• _Try it_: Every record below is to be repeated exactly, with the pictures left out.

• _Data to examine_:
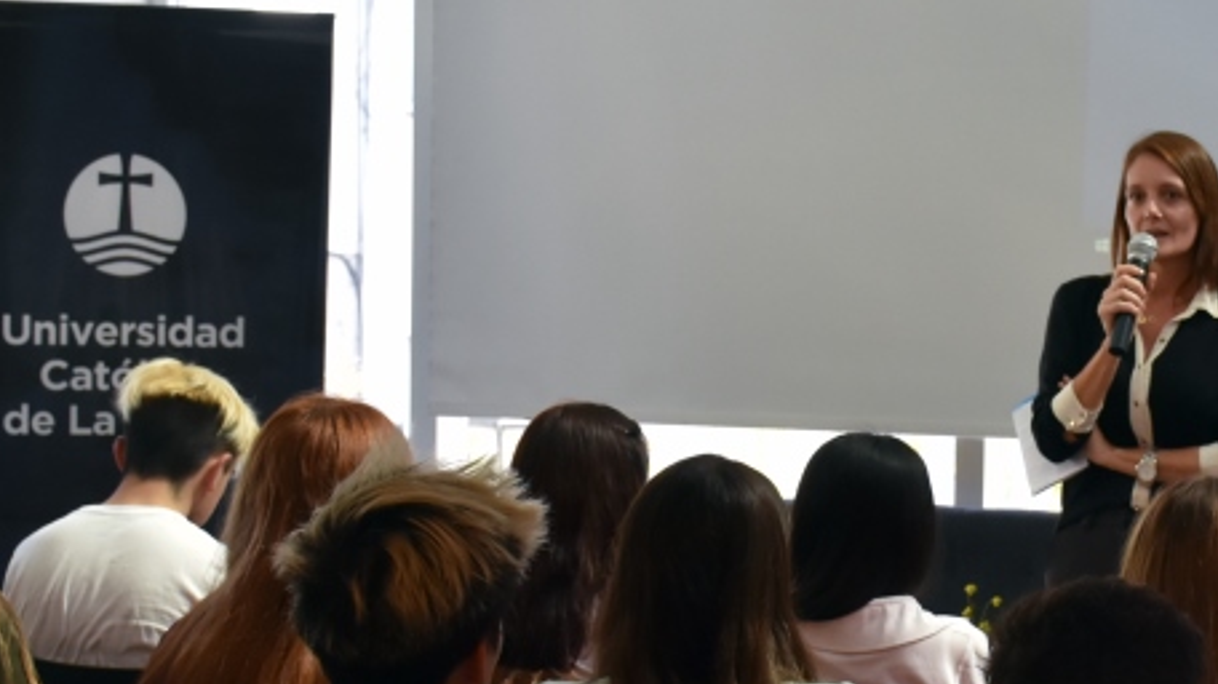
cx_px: 1004
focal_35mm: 113
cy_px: 434
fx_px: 3648
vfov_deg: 10.7
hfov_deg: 18.7
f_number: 6.3
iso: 800
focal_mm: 32
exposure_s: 1/160
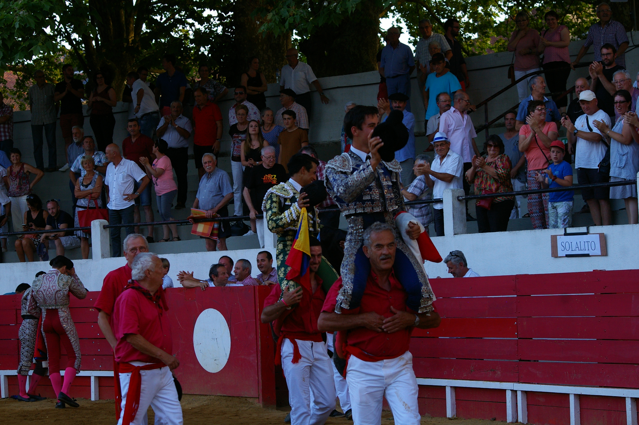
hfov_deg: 19.5
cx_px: 320
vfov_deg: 13.0
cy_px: 212
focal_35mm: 105
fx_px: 1862
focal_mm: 70
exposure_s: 1/125
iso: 400
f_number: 5.6
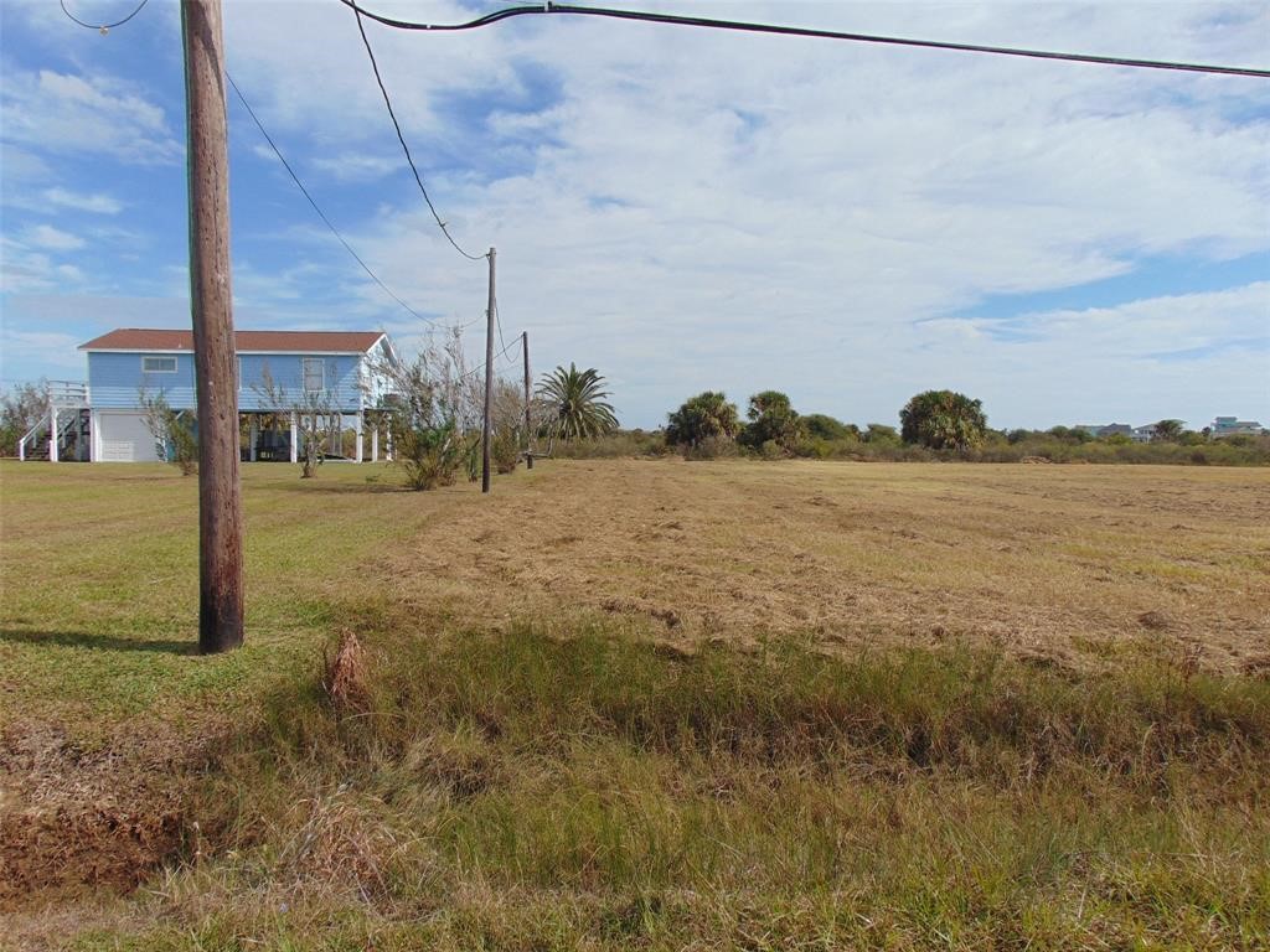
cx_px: 635
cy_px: 476
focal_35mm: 25
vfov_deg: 54.9
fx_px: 917
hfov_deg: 69.4
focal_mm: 4.5
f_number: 7.7
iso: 80
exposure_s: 1/320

• _Response area_:
cx_px: 1004
focal_35mm: 113
cy_px: 434
fx_px: 3648
vfov_deg: 10.7
hfov_deg: 18.7
f_number: 6.3
iso: 800
focal_mm: 32
exposure_s: 1/160
hfov_deg: 19.5
cx_px: 320
vfov_deg: 13.0
cy_px: 212
focal_35mm: 105
fx_px: 1862
focal_mm: 70
exposure_s: 1/125
iso: 400
f_number: 5.6
cx_px: 635
cy_px: 476
focal_35mm: 25
vfov_deg: 54.9
fx_px: 917
hfov_deg: 69.4
focal_mm: 4.5
f_number: 7.7
iso: 80
exposure_s: 1/320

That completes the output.